How the Brontës divide humanity

This article is more than 13 years old
Are you a Jane Eyre or a Wuthering Heights person? In my experience, you can't be both

In Alison Flood's recent blog about the books she remembers most vividly from school, she mentioned that Jane Eyre bored her, but that the melodrama of Wuthering Heights kept her enthralled. This reminded me of my long-held pet theory about the Battle of the Brontës: everyone who's read both Jane Eyre and Wuthering Heights is passionately devoted to one book but nose-holdingly repelled by the other. If you want to be particularly contentious, you can divide those who satisfy the basic entry criteria into two types – those drawn to demure, bookish Miss Eyre and those for whom the pyrotechnical hanky-panky between Cathy Earnshaw and black-browed Heathcliff is paramount – and call them Librarians and Rock Stars. Alison is undoubtedly a Rock Star. I, on the other hand, am a Librarian.

A socially-inept only child, precociously devoted to solitary reading and with a wide-ranging, frequently pompous vocabulary, there was no way I wasn't going to adore Jane Eyre, the pale little scrap who introduced me to words like "moiety" and "redolent". But she was also a significant feminist role model, surviving the rigours and humiliations of education at Lowood to become a self-reliant artist and teacher; a grey-clad governess with a secret, banked core of embers, breaking out in occasional white flame to assert her revolutionary right to be respected and loved. It still thrills me to reread Jane's defiance of Rochester: "Do you think, because I am poor, obscure, plain, and little, I am soulless and heartless? ... it is my spirit that addresses your spirit; just as if both had passed through the grave, and we stood at God's feet, equal – as we are!"
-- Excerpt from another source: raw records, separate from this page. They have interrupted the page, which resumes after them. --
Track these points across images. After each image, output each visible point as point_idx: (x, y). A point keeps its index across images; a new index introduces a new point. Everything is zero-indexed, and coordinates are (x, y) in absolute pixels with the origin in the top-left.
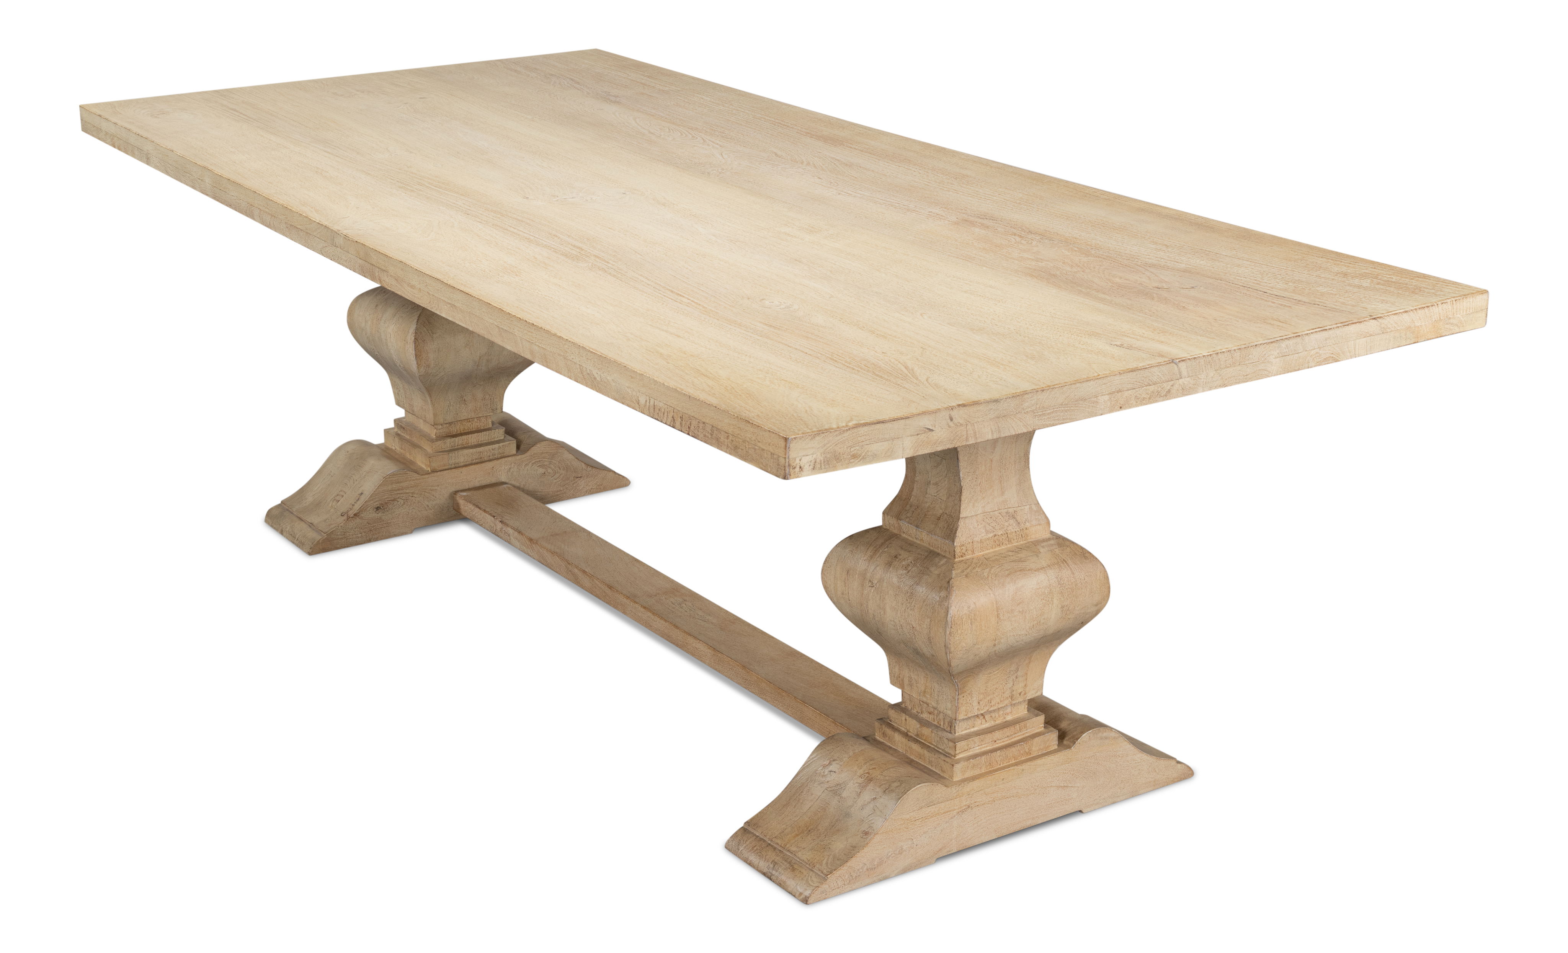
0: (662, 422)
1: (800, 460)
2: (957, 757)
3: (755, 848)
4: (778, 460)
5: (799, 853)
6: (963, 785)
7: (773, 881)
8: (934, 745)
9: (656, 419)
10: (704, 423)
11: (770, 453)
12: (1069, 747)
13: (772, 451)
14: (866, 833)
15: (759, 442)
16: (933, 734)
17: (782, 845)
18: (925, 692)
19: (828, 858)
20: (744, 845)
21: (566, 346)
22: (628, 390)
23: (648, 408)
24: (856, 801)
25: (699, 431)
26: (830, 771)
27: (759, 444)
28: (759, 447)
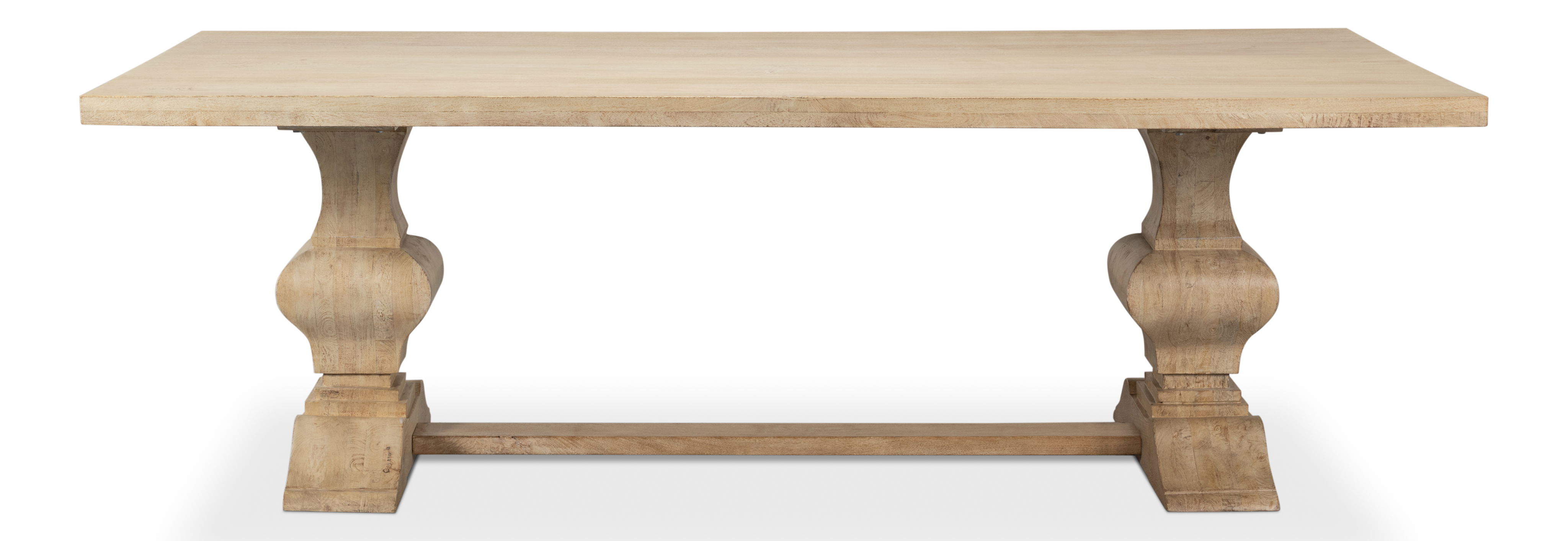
0: (1333, 127)
3: (1197, 500)
4: (1479, 115)
5: (1234, 487)
7: (1237, 511)
9: (1326, 127)
10: (1389, 114)
11: (1470, 114)
15: (1457, 109)
17: (1215, 489)
18: (1202, 365)
19: (1258, 481)
20: (1186, 502)
21: (1198, 104)
22: (1287, 116)
23: (1315, 122)
24: (1229, 445)
25: (1382, 121)
26: (1186, 438)
27: (1456, 110)
28: (1457, 112)
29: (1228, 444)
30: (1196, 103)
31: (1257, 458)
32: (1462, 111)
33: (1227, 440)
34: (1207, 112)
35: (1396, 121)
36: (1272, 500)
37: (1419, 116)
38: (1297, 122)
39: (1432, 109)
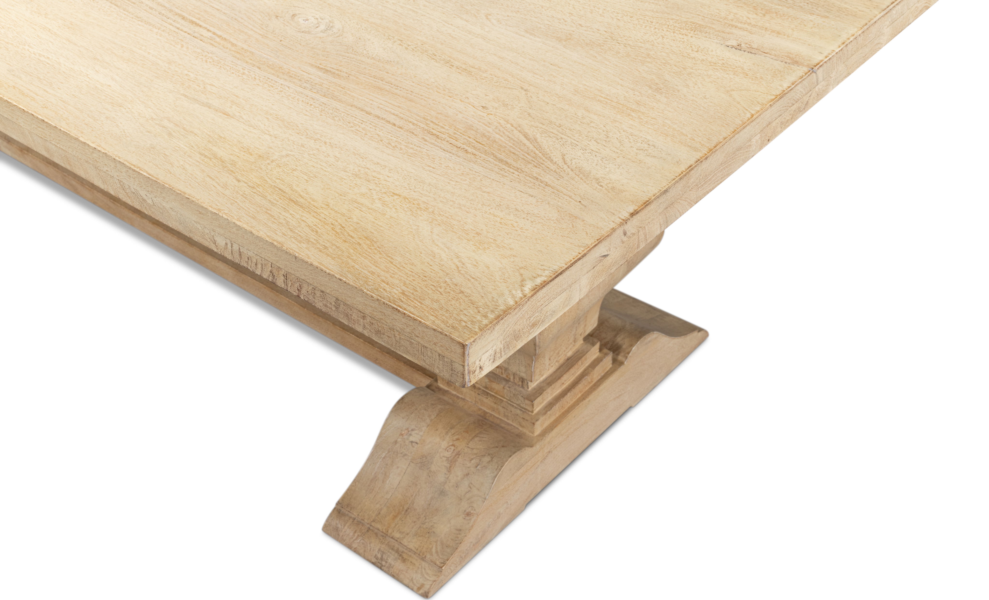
1: (480, 361)
2: (535, 412)
4: (452, 365)
5: (405, 540)
6: (544, 438)
8: (507, 399)
12: (622, 363)
13: (440, 352)
14: (468, 514)
16: (505, 391)
17: (384, 531)
19: (436, 545)
20: (345, 530)
22: (196, 225)
23: (230, 252)
24: (448, 478)
25: (314, 298)
26: (412, 442)
27: (417, 338)
28: (419, 343)
29: (447, 476)
30: (93, 152)
31: (465, 511)
32: (426, 345)
33: (449, 470)
34: (107, 171)
35: (334, 309)
36: (425, 583)
37: (364, 317)
38: (209, 240)
39: (381, 317)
My Librarian loyalties, however, were nearly a deal-breaker for my partner during my first year at university. A hot-blooded northerner with a penchant for Kate Bush, he remained an Emily man to the core, finding Jane's post-mad-wife-revelation flight particulaqrly spineless: "No, really, though, what does she do? Walks for a few miles and then falls down!" Meanwhile, I turned up my nose at the apparently chaotic ordering of Wuthering Heights, and at the fact that I didn't like or identify with any of the characters. (Later I realised, to my shame, that my 18-year-old responses echoed those of the most beard-stroking contemporary critics, including the Examiner's anonymous reviewer in 1848: "This is a strange book. It is not without evidences of considerable power: but, as a whole, it is wild, confused, disjointed, and improbable; and the people who make up the drama, which is tragic enough in its consequences, are savages ruder than those who lived before the days of Homer.")
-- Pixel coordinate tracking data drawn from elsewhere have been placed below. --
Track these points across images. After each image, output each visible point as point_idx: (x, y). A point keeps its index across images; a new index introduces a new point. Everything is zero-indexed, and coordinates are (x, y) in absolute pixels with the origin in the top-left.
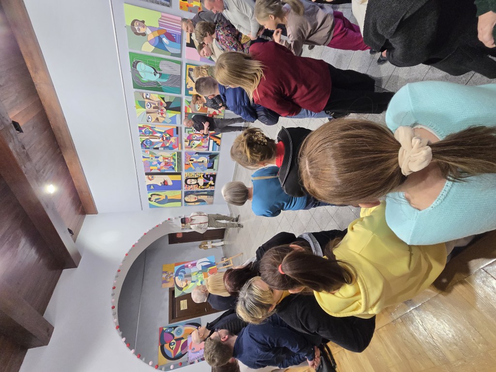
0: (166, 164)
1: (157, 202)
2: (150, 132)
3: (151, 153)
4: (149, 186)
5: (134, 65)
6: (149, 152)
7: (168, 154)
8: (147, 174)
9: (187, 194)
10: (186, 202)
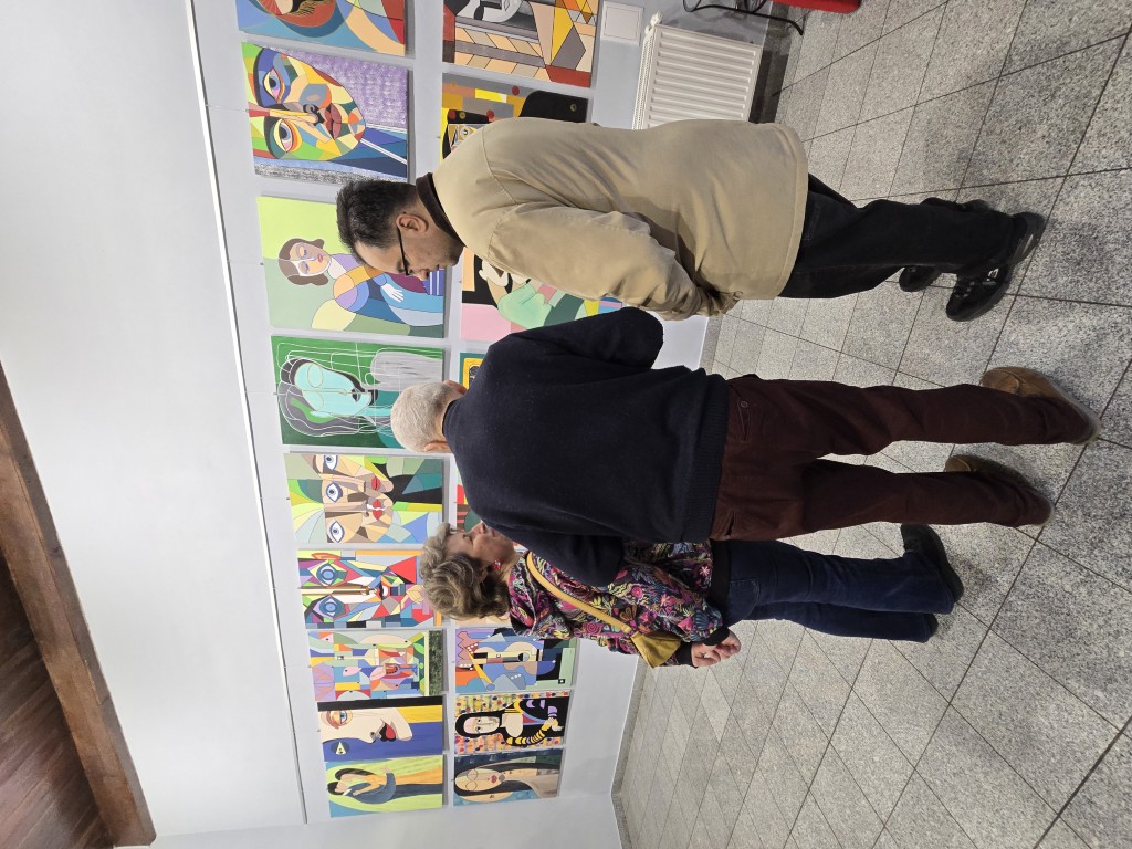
0: (392, 672)
1: (356, 797)
2: (336, 575)
3: (339, 640)
4: (330, 747)
5: (288, 374)
6: (331, 637)
7: (397, 639)
8: (323, 707)
9: (463, 766)
10: (459, 791)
I still detest Cathy Earnshaw – to me she'll always be a selfish prima donna, who "never endeavoured to divert herself with reading, or occupation of any kind"; who deliberately shrills, starves and tantrums herself into the grave, leaving torment behind her. And Heathcliff is an absolute swine. In fact, the only WH character I have much time for is Nelly Dean the nursemaid, who is at least loyal and generally competent (although we only have her word for it and she's a notoriously unreliable narrator). This, naturally, is because I am a Librarian at heart and boringly inclined to favour neatness and productivity over bellowing, breast-beating, and the wilful hanging of inoffensive little dogs.

Judging from a recently conducted straw poll, however, my repressed, mob-capped fondness for Charlotte's heroine leaves me firmly in the minority. Men, particularly, seem much more likely to rate Wuthering Heights and slate Jane Eyre. Which is your favourite – are you a Librarian or a Rock Star? And are there people out there ready to disprove my theory by loving (or detesting) both books equally?